Time for a Python "distribution" ? was:Not enough Python library development

Bruce Sass bsass at freenet.edmonton.ab.ca
Sat Jul 7 17:23:57 EDT 2001


On 6 Jul 2001, Andrew Kuchling wrote:
> Bruce Sass's suggestion of using the Debian package manager is a good
> one, because apt really provides exactly what we need.  Unfortunately
> porting it to Windows or Mac is probably hard, so we could just steal
> its interface (which seems similar to pyppm's) and reimplement it in
> pure Python.

Thanks.

For anyone wondering what apt-get is, what it does, and why it could
ever be considered...

from the man page:
apt - Advanced Package Tool
...
APT is a management system for software packages.

[Note: It is not for .deb-s or Debian, but for "packages".
 If a task can be broken up into Debian specific and general parts,
 that is how they will do it.]

apt-get ultimately depends on:
libstdc++-libc6.2-2.so.3
libm.so.6
libc.so.6

what apt-get needs externally to work:
- URL to an archive
- a get "method" (it comes with: cdrom, copy, file, ftp, gzip,
  http, rsh, and ssh, as separate executables)
- a package manager

apt-get does not (but you may have expected it to):
- present a list of available packages
- display stats of installed packages
- know anything about where files are stored on the fs
- actually fetch packages via some protocol
- actually install or remove packages from the system

apt-get handles:
- dependency calculations (real and virtual packages, which may have
  Pre-Depends, Depends, Provides, Recommends, Suggests, and Conflicts
  attributes as required)
- managing the fetching and installation of package(s) (which archive
  to use, which verion to get, what order to do it in)
- some utility functions (print URIs only, download but don't install,
  only fetch part of a source packages, stick with a specific
  version or distribution, etc.)
- third-party additions (e.g., apt-localepurge, to automatically
  remove all those foreign language files you never use)

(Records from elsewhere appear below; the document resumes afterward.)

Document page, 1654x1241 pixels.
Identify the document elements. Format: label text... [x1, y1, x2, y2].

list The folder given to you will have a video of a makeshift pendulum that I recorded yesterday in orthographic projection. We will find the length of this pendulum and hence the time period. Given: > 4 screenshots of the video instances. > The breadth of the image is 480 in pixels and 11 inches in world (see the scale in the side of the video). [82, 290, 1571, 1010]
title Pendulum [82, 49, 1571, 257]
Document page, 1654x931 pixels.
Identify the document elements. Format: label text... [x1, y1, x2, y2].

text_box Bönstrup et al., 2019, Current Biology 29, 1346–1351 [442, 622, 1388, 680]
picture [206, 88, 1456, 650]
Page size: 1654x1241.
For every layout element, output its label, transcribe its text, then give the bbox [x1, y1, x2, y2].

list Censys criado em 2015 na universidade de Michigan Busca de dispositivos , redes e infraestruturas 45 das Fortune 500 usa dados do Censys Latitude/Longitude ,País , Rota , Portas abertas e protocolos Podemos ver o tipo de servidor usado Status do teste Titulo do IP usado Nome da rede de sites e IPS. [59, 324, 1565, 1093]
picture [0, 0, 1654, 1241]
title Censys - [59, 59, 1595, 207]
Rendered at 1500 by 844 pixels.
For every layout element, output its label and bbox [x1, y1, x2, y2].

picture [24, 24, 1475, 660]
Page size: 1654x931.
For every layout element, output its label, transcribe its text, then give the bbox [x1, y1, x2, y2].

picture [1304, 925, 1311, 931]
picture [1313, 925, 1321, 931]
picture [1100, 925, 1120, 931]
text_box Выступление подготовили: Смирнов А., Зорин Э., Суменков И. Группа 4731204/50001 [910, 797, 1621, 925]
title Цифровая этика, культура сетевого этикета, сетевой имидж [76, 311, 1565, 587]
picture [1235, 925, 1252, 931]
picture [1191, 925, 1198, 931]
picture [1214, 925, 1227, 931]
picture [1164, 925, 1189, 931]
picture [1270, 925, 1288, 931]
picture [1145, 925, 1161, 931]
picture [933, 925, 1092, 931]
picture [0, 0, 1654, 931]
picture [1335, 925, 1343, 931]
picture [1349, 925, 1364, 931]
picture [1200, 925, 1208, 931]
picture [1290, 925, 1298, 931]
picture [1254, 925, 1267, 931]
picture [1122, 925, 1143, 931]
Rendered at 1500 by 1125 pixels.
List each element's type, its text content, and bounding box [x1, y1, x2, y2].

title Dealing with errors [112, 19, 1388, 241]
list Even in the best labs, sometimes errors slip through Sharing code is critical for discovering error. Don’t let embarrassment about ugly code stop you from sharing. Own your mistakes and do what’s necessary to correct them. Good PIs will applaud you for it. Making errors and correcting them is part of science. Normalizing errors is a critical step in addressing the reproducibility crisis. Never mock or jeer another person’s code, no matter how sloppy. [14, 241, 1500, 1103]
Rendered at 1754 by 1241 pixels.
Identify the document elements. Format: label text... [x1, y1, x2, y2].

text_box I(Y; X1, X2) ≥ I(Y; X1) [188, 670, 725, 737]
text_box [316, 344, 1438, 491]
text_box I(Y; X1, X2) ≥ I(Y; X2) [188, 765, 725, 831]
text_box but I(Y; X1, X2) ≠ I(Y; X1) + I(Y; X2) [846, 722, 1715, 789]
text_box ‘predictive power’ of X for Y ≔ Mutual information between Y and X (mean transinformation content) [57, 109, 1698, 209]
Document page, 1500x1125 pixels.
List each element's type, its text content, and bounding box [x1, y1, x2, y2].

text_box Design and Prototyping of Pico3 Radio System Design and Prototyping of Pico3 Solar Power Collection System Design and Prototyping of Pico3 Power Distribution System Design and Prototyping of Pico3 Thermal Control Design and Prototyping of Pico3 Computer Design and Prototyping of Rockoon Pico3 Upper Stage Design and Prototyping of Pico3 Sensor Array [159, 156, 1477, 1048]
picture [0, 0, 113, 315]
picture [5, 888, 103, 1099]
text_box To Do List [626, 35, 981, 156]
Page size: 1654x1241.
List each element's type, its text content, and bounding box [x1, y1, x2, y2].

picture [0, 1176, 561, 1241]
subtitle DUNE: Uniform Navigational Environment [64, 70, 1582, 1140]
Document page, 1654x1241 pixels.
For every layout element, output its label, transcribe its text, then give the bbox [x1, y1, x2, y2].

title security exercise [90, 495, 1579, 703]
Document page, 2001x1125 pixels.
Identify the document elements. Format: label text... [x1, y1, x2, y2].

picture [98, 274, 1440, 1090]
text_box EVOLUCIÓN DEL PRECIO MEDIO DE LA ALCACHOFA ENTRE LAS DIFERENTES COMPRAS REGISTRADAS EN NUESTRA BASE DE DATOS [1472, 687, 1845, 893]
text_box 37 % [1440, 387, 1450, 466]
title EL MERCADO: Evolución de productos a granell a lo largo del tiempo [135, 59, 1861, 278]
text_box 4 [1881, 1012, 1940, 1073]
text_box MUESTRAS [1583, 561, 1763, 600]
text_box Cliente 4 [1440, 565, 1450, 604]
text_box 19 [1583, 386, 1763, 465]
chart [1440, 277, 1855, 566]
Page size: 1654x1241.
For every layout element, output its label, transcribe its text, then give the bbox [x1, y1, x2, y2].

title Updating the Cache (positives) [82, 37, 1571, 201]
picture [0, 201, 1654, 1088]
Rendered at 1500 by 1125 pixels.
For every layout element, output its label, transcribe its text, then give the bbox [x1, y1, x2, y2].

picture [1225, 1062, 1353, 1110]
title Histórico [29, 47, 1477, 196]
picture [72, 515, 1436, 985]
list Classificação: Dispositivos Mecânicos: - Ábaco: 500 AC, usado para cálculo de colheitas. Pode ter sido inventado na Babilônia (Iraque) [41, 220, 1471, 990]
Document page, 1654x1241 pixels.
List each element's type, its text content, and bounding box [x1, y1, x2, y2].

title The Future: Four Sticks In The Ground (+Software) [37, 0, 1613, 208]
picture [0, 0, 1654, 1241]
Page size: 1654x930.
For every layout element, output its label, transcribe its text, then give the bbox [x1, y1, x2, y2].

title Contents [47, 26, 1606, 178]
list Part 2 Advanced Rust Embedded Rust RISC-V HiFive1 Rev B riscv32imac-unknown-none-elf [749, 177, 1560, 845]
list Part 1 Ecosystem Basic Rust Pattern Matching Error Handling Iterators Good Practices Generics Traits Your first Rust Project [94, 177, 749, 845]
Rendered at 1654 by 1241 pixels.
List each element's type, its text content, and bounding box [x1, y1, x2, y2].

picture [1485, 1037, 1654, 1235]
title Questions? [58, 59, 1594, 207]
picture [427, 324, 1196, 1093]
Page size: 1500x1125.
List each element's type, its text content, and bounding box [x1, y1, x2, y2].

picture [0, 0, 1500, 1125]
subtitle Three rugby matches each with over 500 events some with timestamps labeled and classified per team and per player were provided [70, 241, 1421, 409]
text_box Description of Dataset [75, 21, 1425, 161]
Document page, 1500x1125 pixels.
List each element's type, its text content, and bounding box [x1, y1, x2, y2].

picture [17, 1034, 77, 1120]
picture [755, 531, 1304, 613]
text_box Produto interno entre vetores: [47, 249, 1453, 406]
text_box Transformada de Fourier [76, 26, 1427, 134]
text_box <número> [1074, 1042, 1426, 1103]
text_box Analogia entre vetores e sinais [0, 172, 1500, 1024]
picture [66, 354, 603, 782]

I do not see anything that says, "Linux only".

The package manager would need to be a wrapper around whatever is
native to the system (that would be totally new code); and if Debian's
archive structure (a pool of packages, with named distributions being
a subset of the pool) is OK... it may be an uneventful port...
but, hey, what do I know I've never ported an app.

You can start to determine the feasibility yourself by looking at...

	http://packages.debian.org/unstable/base/apt.html

...including links to the source and dependencies
(and their sources, etc.).

You can see what apt-related stuff has already been developed by using
one of the forms at packages.debian.org and searching on "apt".